温徵羽有点恍惚,心说:“道观?”天花板不像。她恍了恍神,才醒过来,慢慢扭头,就见到叶泠正凑近了看她。她的病床边还围了一圈人。有她外公外婆,有连昕,还有一个皮肤保养得极好,看起来像四十多岁,但眼角已有深深的鱼尾纹的女人,那女人旁边还站着一个长得格外结实的三十出头的男人。
她以为眼花是幻觉,眨眨眼,发现他们仍在,她又再眨眨眼,不确定是不是幻觉。
直到那女人出声喊她:“小羽”。声音很清楚。
温徵羽不确定地喊了声:“大姑?”真是大姑和栋表哥?
温时缡轻轻地点点头,说:“是我,还有你栋表哥。”
温徵羽抬起手,说:“摸一下,确认确认不是做梦。”
温时缡伸手,与她握着手。
温徵羽感觉到手上的热度,确定是她大姑,不是梦和幻觉。她问:“不是说过年才回来的吗?”
温时缡说:“伤成这样,家里出了这么多事,老三是个浑的,老二是个小事精明大事拧不清的,总得回来看看。”她在床边坐下,说:“看到我那么激动做什么,也没想自己现在成什么样,还不老实躺着。”
温徵羽赶紧岔开话题:“二姑没来?”
温时缡说:“我在这,她哪敢来?早跟她说过,见到老三立即逮起来,纵着他出生这么多事。”
温徵羽心说:“二姑疼弟弟嘛,亲弟弟……”可一想,大姑也是温时熠的亲姐。

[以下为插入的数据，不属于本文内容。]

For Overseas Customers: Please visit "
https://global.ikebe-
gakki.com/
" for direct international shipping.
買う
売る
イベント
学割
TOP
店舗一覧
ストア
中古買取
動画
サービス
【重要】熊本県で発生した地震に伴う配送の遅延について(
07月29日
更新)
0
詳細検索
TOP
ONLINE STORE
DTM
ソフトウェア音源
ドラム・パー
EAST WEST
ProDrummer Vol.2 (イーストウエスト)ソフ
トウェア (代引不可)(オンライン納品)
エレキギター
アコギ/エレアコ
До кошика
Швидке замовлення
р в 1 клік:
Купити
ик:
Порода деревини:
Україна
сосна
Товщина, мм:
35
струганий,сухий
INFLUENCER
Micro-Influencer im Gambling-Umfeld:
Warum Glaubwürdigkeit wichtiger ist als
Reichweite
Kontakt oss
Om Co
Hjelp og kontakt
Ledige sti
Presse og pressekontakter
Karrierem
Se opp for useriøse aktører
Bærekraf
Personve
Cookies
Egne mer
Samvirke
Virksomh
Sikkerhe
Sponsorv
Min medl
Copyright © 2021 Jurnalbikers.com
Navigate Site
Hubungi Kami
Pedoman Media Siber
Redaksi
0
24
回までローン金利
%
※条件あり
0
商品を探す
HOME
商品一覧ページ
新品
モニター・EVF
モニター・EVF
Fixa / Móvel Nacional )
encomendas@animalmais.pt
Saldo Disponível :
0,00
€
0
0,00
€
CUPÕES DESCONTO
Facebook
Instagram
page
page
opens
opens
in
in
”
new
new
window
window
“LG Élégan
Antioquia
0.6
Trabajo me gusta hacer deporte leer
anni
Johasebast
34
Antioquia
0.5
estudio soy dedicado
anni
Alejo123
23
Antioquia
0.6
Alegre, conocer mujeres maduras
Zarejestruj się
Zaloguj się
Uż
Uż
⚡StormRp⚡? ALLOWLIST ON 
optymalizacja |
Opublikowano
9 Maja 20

她再看她大姑,发现她大姑居然格外和气。她心说:“上了年纪转性了?”
温时缡给她拉拉被子,说:“行了,少想些有的没的,刚醒这小眼珠子就乱转,也不怕把自己再转晕过去。”
温徵羽忐忑地问:“你提前回来,不会是有什么事吧?”
温时缡没好气地看她眼,说:“还乱想,打你啊。老二说你的脑子里有点淤血,再看你躺了这么多天没好,我给你请了个医生过来。”
温徵羽“哦”了声,问:“见着老先生了吗?你别气他了,他很惦记你,你的院子都收拾得好好的就等着你过年回来住。之前还翻着日历数着你什么时候回来呢。”
温时缡扭过头看了眼别处,淡声说:“见着了……还那样……”
温徵羽见温时缡这样,就知道她也惦记老先生,说:“他嘴硬,你别跟他计较。”
温时缡点头,说:“行,给你面子,不计较了,你少操心我们。”
温徵羽放心地“嗯”了声,说:“那我再睡会儿。”她又补充句:“老先生见到你,即使他嘴上说难听的话,心里也是开心的。”
温时缡点头,她看着温徵羽闭上眼便又睡了过去,这才起身往外面去。
她去到外间,胸前一阵剧烈起伏,过了好几秒才把情绪压下去,出了病房。
温徵羽睡着前还在想:大姑提前回来是不是发生了什么大事?
她又想,大姑回来,即使发生大事也不用担心了。